Doze horas separam o horror da coragem. Nesse doloroso intervalo entre o abuso e o desabafo, calar nunca foi opção. A jovem de 18 anos, machucada e humilhada, se negou a deixar para lá. A achar que não ia dar em nada. Que era melhor tentar esquecer. Como se possível fosse. Encontrou na mãe e na tia a força necessária para entrar na Delegacia da Mulher de Santo Amaro e dizer: eu fui estuprada. A coragem de denunciar dela fez acontecer o que, para muitos, parecia improvável. Colocou atrás das grades o médico Kid Nélio Souza de Melo, 35. A coragem dela encorajou outras que, iguais a ela, acusam o médico de estupro e abuso sexual. Doze mulheres. Mas podem ser mais.
Não fosse a jovem de 18 anos, machucada e humilhada, não haveria denúncia, boletim de ocorrência, investigação, pedido de prisão preventiva, transferência para o Cotel. Não haveria uma enxurrada de relatos nas redes sociais. A coragem dela expôs uma sequência de abusos que, segundo a polícia, começaram ainda em 2016. Não foi fácil enfrentar o absurdo. A primeira manchete chocava: “Médico acusado de estuprar paciente dentro da UPA da Imbiribeira”.
A coragem dela esbarrou em desconfianças, julgamentos, acusações. “Ela deve estar querendo aparecer”, “Ela deve ter consentido e depois se arrependeu”, “Por que ela não gritou?” Em menos de 24 horas, a menina, machucada e humilhada, já não estava mais só.
Encorajada pela coragem dela, uma universitária de 34 anos procurou a delegacia. Tinha sofrido na mesma UPA, seis dias antes, nas mãos do mesmo médico, violência parecida. Neste caso, não houve penetração nem ejaculação. A falta de provas a imobilizou. “Era a palavra dele contra a minha”, reconhece a universitária, consciente da condenação que iria enfrentar. A coragem da jovem de 18 anos venceu o medo e quebrou o silêncio.
“O depoimento dela me encheu de força. O meu encorajou o das outras. A denúncia alivia a angústia e gera uma corrente que, nós mulheres, precisamos alimentar. É muito difícil, mas para mim, foi libertador”, diz a universitária, numa conversa que mistura, em diferentes momentos, revolta e superação.

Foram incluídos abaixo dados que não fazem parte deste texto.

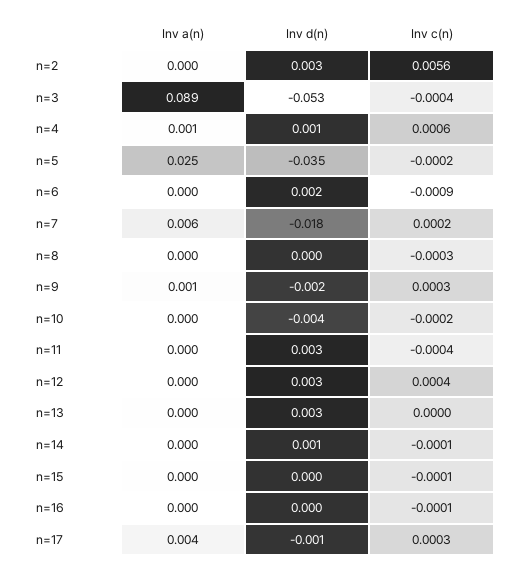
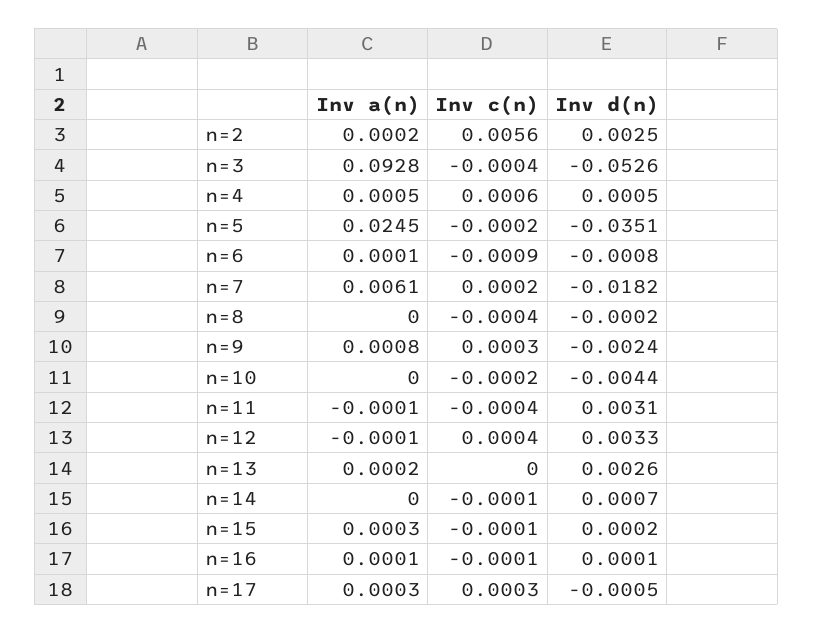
Inv a(n), n=3: 0.089 -> 0.0928
Inv d(n), n=6: 0.002 -> -0.0008
Inv c(n), n=8: -0.0003 -> -0.0004
Inv a(n), n=17: 0.004 -> 0.0003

Foi na companhia da tia que a jovem de 18 anos entrou pela porta da Delegacia da Mulher, na noite do último dia 21, para denunciar a violência sofrida. “Ela estava horrorizada. Mas foi muito bem acolhida pela polícia. Conseguiu contar tudo o que aconteceu. Dar detalhes. Provou que estava falando a verdade”, conta a tia, deixando escapar o que talvez tenha sido o fator mais decisivo para dar à vítima a coragem de falar: a confiança no seu relato.
“Em nenhum momento, eu duvidei da palavra dela. Minha filha jamais mentiria sobre uma violência tão cruel.” A declaração é de uma outra mãe, que passou por igual sofrimento imposto à família da jovem vítima do médico. Em janeiro do ano passado, sua filha, uma adolescente então com 16 anos, foi arrastada e estuprada embaixo da Ponte do Derby, que fica por trás do Quartel do Comando Geral da Polícia Militar.
Ao ouvir o relato da garota, logo após a agressão, a mãe não teve dúvidas. Seguiu imediatamente para a delegacia. Não encontrou, inicialmente, o mesmo acolhimento por parte da polícia, mas, nem por isso, desistiu de seguir adiante. A persistência valeu à pena. Em 15 dias, o agressor foi preso. A coragem da filha encorajou outra vítima a denunciar a violência sofrida embaixo da mesma ponte, poucos dias após a agressão praticada contra a adolescente. E, no momento da prisão do acusado, ele confessou que já estava à procura de uma nova vítima.
À frente do Departamento de Polícia da Mulher, a delegada Gleide Ângelo não se cansa de repetir: Mulher, denuncie. “Denunciar é o primeiro e mais importante passo. Sem ele, a gente não pode fazer nada. Quando a mulher denuncia, ela passa um recado para o agressor: ‘Eu não estou mais sozinha’.” A mensagem é, e precisa ser, ainda mais revolucionária. Calar não é mais opção.